Our good work is not only from God, but through and with God too. Just as Jesus did the works of his Father, joined with his Father, and found it was the Father in him at work, so this is true of us also. Our work too, can share in the relationship Jesus had with the Father, and can be empowered by the Holy Spirit. Through baptism and the gift of the Spirit, we have life in Christ, and this includes work: again, we’ve been created in Christ Jesus to do good works of God’s purpose. Like Jesus, we find the Spirit is present in our lives to enable, sustain, direct, and correct our working. This why Paul describes us as synergoi, as “fellow-workers” of God (1 Cor. 3:9). This is no mere metaphor—Paul is naming the experience of the early Church. Like Jesus, they found God’s Spirit at work in them, sustaining, directing, and enabling their endeavours. And we too are called to learn what this means where we are, with our particular roles and responsibilities: to be harnessed in tandem with Jesus, and to learn from a good master (Mt 11: 28-30).
So what does it look like to learn such collaboration with God at work—in vision setting and planning, in delivery and execution, in relationships of collaboration and contract? How might I learn to work attentive to God’s priorities and the prompting of God’s Spirit, so that like Jesus I do nothing by myself, but am about God’s work? How do I need to learn to pray and abide in Scripture so that I might work more faithfully? All these questions have answers that the Church has faithfully learned and passed down. Each of us likewise need to take up the invitation to learn what it means to be God’s fellow-worker.

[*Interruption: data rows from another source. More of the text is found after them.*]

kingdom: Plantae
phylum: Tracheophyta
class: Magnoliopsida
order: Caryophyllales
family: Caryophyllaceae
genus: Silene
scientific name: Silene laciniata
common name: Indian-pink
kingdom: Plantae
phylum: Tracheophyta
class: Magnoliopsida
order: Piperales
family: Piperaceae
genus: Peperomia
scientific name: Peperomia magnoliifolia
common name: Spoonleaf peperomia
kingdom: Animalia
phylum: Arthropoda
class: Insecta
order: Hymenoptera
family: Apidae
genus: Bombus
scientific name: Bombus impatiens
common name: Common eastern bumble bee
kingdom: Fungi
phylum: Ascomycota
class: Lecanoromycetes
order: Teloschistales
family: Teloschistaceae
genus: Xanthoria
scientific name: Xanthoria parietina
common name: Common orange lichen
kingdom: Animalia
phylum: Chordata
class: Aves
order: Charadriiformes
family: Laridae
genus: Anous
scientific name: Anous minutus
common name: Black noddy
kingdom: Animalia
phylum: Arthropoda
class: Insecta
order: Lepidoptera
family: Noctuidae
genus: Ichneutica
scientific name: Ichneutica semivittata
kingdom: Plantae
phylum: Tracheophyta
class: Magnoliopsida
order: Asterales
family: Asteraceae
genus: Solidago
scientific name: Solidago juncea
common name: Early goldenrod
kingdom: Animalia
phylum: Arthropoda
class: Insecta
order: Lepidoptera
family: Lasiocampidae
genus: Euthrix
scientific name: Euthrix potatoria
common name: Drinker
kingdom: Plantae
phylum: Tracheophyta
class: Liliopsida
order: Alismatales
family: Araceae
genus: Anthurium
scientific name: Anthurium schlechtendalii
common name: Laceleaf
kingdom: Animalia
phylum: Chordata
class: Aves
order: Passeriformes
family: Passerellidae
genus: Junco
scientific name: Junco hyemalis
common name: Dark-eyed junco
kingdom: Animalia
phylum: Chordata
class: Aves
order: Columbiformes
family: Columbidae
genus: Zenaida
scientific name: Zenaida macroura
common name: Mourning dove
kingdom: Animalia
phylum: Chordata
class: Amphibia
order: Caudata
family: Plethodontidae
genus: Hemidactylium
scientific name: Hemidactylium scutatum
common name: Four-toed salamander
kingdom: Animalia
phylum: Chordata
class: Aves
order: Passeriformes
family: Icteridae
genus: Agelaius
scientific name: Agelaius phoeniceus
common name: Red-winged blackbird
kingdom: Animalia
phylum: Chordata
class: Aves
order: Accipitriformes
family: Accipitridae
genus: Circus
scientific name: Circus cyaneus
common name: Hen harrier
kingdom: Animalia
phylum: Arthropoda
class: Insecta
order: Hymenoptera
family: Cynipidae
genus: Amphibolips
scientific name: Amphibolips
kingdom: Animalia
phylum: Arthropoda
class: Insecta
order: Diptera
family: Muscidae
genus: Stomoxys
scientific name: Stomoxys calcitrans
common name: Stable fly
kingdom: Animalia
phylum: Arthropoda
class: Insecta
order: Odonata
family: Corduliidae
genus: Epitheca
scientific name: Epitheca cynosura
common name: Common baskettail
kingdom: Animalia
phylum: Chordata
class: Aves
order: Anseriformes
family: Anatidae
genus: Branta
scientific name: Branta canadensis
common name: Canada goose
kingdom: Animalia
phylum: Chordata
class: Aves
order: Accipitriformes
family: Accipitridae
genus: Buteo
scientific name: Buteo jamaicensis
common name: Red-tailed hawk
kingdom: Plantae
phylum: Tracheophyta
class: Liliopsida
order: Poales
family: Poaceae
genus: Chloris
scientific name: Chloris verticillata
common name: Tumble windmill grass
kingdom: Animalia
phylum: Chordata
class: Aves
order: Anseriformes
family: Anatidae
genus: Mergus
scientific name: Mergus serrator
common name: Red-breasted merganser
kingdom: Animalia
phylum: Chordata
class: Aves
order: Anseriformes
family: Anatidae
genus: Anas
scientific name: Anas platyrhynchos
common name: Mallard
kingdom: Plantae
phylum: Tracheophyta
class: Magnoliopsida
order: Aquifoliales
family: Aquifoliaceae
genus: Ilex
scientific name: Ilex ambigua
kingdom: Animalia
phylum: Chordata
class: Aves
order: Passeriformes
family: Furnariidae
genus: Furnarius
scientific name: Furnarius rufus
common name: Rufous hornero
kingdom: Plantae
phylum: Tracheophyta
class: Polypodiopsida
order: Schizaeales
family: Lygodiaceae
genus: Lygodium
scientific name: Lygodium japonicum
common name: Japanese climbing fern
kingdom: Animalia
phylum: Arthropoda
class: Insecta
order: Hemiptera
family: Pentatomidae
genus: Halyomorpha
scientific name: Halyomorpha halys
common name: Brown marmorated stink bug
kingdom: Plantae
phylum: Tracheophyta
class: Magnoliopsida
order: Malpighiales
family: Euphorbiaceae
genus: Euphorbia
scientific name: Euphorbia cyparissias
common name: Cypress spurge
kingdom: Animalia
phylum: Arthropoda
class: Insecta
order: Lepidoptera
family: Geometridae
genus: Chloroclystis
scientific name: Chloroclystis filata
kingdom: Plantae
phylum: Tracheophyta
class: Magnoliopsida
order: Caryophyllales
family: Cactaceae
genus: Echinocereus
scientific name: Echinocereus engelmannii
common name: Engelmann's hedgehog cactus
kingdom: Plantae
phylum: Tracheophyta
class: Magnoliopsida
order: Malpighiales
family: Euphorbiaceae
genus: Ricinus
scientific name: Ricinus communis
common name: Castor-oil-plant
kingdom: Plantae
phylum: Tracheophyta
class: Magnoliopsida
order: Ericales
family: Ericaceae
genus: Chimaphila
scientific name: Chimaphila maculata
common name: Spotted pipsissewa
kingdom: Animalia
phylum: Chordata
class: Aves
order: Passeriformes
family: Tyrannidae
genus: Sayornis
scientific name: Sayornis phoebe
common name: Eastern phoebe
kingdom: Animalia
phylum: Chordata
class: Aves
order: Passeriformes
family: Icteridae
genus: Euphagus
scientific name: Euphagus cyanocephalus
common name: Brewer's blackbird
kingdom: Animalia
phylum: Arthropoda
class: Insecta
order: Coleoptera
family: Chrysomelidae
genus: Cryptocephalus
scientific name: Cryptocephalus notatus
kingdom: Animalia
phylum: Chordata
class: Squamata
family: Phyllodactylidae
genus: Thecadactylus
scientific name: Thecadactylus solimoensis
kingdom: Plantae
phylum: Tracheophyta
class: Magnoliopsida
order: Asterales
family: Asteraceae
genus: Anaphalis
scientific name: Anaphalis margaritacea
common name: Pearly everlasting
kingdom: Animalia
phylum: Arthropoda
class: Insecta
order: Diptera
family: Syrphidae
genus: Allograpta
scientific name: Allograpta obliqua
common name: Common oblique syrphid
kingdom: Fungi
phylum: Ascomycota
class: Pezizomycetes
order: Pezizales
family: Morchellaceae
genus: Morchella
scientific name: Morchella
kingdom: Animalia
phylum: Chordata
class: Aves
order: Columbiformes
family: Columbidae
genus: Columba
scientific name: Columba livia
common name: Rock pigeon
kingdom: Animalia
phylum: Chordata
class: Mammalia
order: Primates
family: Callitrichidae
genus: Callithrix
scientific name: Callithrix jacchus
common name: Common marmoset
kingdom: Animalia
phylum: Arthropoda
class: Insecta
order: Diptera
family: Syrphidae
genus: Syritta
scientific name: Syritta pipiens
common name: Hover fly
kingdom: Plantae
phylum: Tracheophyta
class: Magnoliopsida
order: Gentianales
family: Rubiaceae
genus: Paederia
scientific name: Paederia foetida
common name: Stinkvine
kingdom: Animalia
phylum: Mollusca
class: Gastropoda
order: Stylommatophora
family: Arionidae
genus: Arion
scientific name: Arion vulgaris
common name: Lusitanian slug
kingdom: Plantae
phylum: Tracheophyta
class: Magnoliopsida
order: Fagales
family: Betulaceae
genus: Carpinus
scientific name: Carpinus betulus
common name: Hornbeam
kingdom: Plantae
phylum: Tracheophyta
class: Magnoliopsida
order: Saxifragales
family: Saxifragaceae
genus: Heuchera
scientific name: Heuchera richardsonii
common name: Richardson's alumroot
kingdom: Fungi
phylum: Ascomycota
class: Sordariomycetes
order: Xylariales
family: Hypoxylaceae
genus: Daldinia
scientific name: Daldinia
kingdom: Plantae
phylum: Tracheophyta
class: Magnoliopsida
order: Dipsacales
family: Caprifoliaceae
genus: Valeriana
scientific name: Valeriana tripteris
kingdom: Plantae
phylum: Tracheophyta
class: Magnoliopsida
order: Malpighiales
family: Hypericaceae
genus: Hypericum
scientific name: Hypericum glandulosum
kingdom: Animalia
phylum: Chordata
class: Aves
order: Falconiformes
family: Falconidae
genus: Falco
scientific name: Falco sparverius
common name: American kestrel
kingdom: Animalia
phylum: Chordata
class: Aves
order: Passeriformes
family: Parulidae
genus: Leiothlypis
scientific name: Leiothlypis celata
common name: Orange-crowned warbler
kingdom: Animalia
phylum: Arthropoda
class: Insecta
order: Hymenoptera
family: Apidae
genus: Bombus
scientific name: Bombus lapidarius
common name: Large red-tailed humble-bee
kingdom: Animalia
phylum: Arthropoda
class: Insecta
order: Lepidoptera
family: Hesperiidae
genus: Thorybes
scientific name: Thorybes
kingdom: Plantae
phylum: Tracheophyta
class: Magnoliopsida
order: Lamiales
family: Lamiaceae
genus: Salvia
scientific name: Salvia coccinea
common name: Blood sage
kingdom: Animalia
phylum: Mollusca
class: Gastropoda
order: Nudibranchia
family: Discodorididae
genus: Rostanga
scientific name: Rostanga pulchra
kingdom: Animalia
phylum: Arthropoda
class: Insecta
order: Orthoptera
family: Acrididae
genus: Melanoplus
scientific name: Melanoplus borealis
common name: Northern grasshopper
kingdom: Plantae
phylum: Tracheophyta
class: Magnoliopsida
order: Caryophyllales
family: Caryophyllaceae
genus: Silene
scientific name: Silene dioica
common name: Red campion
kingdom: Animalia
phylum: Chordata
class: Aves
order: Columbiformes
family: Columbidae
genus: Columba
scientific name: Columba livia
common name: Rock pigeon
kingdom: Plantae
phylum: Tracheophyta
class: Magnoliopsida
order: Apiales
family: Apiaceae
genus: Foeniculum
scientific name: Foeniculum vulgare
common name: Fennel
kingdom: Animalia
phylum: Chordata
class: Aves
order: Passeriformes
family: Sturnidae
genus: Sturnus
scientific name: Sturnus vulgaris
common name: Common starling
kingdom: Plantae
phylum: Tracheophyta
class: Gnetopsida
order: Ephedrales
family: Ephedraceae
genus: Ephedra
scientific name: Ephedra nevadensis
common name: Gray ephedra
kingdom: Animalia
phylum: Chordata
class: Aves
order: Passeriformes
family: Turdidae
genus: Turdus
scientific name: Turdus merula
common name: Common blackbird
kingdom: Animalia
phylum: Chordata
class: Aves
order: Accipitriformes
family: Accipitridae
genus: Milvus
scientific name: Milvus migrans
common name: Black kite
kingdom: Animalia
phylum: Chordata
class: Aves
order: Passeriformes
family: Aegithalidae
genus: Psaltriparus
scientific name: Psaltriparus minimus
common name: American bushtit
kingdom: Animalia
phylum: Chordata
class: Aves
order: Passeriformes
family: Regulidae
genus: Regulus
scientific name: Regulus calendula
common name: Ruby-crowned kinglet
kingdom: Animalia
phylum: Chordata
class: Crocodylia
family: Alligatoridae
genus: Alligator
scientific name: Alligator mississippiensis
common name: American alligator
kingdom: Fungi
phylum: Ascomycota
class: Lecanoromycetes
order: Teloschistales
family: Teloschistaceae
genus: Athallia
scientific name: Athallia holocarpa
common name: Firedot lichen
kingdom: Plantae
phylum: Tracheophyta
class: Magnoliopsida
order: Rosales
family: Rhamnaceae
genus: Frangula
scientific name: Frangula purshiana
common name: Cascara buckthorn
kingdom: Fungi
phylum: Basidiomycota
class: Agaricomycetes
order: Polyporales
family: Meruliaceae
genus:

Our work is to be from God and through God. And it is for God: for his purposes, and for his glory. “Let your light shine before all men, that they may see your good works, and praise your Father in heaven,” says Jesus (Mt. 5:16). What is happening here? However much we might like the idea of shining away brightly, we can’t conclude Jesus is talking about job-satisfaction for the workers. Rather, he’s naming what results when women and men faithfully reflect God’s purposes, taking up the call to work and keep the garden: the world is lit up with God’s light as people see God’s work unfolding. Good work brings a blessing to all who see it, and leads others to praise of God Most High. Our work is not for us, but is for the life of the world, and the glory of God.